Towards multimodal geospatial reasoning: a foundation model approach for disaster detection from social media, news, and weather data
The timely detection of disasters is essential for effective emergency response. Traditional satellite-based monitoring provides accurate hazard observations but suffers from acquisition delays and weather-dependent imaging conditions. Therefore, recent research increasingly uses rapidly available digital data such as social media, news, and weather observations. However, most approaches analyse these sources in isolation and lack standardised evaluation. This publication addresses the gap using a grid-based framework that quantifies disaster detection accuracy relative to satellite-derived reference data. Within this framework, it introduces a multimodal geospatial reasoning method that employs generative Language Models (LMs) to interpret heterogeneous information. Across two case studies on the 2024 Central Europe floods and the 2025 Southern California wildfires, LM-based detection outperformed traditional hotspot and anomaly detection while requiring only ten content items per prediction. Results were robust across prompt variants, and Automatic Prompt Optimisation provided only moderate gains. Overall, this research offers the first systematic evaluation of Bluesky, GDELT, and weather data for disaster detection and shows that Foundation Models (FMs) can act as efficient zero-shot or few-shot detectors of natural-hazard-induced disasters.

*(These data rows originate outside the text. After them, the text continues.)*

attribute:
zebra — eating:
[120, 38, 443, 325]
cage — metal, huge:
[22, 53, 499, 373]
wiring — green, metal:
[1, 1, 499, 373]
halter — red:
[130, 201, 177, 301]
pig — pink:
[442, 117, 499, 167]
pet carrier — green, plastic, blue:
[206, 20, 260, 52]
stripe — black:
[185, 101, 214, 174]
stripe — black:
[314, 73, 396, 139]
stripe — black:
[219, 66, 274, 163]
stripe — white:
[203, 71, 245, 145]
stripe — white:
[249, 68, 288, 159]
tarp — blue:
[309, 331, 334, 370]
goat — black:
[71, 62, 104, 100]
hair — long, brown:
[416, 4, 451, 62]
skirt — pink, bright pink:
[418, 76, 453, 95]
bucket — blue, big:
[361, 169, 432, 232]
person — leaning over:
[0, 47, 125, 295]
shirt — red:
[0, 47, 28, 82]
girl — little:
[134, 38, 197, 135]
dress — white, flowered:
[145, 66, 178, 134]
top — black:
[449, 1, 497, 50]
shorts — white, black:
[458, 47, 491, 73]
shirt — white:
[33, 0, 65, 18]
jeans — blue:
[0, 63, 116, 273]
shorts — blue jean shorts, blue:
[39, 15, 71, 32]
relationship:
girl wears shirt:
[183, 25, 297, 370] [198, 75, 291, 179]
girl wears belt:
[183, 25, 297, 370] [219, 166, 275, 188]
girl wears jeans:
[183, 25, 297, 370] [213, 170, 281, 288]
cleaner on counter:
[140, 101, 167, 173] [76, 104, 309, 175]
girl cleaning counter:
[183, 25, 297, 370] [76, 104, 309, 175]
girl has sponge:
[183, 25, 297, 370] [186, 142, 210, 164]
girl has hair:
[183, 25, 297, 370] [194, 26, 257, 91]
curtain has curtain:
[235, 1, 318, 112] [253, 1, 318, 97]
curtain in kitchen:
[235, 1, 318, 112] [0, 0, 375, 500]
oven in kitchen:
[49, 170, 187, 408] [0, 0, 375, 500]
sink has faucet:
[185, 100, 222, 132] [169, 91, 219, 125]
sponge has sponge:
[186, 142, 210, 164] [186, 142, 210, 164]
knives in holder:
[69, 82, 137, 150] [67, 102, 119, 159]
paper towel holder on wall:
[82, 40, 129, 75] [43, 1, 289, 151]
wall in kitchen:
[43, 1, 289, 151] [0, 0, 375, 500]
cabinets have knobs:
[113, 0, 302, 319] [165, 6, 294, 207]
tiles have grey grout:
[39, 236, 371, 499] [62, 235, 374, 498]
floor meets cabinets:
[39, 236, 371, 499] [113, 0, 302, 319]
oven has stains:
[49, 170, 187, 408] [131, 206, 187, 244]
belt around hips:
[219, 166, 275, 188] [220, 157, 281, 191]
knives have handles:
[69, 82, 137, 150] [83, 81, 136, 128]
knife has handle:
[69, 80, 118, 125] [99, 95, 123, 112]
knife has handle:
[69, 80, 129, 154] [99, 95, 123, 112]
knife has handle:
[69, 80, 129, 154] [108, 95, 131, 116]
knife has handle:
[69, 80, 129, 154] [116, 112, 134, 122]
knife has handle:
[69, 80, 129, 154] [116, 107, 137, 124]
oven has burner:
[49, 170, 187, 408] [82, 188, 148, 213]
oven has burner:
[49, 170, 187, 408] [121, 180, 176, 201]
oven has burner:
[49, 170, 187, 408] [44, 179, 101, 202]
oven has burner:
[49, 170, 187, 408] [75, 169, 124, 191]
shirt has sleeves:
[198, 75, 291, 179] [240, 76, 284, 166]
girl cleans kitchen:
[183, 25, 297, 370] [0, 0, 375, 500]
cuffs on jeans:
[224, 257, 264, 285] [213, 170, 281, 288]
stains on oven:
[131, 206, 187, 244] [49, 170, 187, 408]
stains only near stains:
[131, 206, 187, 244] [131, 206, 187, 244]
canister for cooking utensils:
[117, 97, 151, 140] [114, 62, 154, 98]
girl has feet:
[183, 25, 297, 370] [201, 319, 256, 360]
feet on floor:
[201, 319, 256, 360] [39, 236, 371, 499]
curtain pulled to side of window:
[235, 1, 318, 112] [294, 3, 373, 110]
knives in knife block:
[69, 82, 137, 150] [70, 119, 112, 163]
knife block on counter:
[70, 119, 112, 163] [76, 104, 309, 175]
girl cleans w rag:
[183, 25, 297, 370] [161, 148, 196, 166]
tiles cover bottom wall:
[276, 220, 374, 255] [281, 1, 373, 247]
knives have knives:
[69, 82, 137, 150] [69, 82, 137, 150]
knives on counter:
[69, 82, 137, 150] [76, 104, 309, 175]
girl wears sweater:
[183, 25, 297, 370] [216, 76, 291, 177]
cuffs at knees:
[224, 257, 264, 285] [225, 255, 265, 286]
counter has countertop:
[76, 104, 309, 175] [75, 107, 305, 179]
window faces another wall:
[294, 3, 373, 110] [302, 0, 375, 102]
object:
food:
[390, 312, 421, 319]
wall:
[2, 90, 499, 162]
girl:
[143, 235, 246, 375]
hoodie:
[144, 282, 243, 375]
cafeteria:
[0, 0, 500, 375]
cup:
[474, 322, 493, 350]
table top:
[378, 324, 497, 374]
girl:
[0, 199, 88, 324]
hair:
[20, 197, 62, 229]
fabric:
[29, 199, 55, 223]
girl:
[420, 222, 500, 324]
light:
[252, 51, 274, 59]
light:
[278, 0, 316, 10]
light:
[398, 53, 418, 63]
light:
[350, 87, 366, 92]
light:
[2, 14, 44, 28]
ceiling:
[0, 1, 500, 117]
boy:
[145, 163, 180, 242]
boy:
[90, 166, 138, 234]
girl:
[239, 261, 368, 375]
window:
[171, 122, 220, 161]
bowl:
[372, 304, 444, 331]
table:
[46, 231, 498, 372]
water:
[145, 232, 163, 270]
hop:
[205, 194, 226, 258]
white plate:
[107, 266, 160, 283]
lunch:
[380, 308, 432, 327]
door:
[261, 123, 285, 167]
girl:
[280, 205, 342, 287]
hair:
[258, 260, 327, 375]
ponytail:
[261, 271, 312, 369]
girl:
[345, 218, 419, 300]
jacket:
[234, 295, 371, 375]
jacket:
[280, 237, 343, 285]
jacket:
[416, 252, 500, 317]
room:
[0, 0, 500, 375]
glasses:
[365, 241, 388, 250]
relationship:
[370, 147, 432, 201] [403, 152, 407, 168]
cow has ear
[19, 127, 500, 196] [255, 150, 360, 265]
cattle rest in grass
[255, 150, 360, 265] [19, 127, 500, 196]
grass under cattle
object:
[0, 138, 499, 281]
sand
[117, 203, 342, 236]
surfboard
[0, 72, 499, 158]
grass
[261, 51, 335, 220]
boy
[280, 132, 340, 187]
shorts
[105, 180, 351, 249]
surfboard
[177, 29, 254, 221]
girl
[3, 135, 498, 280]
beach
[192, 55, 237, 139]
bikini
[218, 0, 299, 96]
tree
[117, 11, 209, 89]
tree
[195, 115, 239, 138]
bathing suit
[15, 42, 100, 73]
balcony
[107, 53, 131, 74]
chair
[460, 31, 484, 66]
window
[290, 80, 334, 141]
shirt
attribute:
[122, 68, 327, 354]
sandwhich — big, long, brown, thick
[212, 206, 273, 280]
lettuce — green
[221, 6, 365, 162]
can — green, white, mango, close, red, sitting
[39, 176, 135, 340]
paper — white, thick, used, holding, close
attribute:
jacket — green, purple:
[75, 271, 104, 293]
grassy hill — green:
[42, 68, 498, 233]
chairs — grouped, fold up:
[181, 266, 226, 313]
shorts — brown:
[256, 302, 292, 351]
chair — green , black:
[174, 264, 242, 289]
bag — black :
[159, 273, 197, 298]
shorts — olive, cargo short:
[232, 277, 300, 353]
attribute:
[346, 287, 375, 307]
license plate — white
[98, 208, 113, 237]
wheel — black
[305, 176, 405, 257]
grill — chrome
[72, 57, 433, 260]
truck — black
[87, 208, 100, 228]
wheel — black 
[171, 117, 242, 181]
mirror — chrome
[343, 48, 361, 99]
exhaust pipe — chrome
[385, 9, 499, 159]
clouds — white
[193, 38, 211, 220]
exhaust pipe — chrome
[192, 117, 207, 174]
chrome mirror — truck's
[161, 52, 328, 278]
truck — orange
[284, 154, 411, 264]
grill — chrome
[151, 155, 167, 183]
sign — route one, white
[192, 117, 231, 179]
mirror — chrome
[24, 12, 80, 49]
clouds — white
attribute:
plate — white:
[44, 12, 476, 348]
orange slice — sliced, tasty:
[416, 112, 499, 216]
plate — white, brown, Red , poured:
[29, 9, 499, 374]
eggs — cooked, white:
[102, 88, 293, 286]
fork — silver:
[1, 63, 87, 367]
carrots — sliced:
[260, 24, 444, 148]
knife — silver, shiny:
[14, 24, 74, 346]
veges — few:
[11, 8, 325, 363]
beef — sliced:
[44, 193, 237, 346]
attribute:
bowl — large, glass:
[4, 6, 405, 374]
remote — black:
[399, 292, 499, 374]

Overall, the results of the study show that both Bluesky posts and GDELT news headlines provide measurable, although limited, signals for detecting natural-hazard-induced disaster events. GDELT performed slightly better than Bluesky, likely because news headlines more consistently reference affected locations. In contrast, weather anomaly detection produced near-random results. When the same data sources were analysed with the LM-based geospatial reasoning approach, performance improved substantially. The multimodal LM-based geospatial reasoning approach substantially outperformed all statistical baselines using only ten content items per prediction. Zero-shot configurations provided the best balance between precision and recall for both classes, with the score-based data retrieval variant performing best for the 2024 Central Europe floods and the cell-based retrieval variant for the 2025 Southern California wildfires. This suggests that LMs can effectively interpret evidence from multiple heterogeneous sources and detect disaster events even when data are sparse. Multimodal integration generally improved disaster detection accuracy across both statistical and LMbased approaches, with the multimodal LM configurations outperforming all statistical ensembles. Combining Bluesky and GDELT data produced the most stable results across all disaster detection methods, suggesting that social and news media do indeed hold complementary information.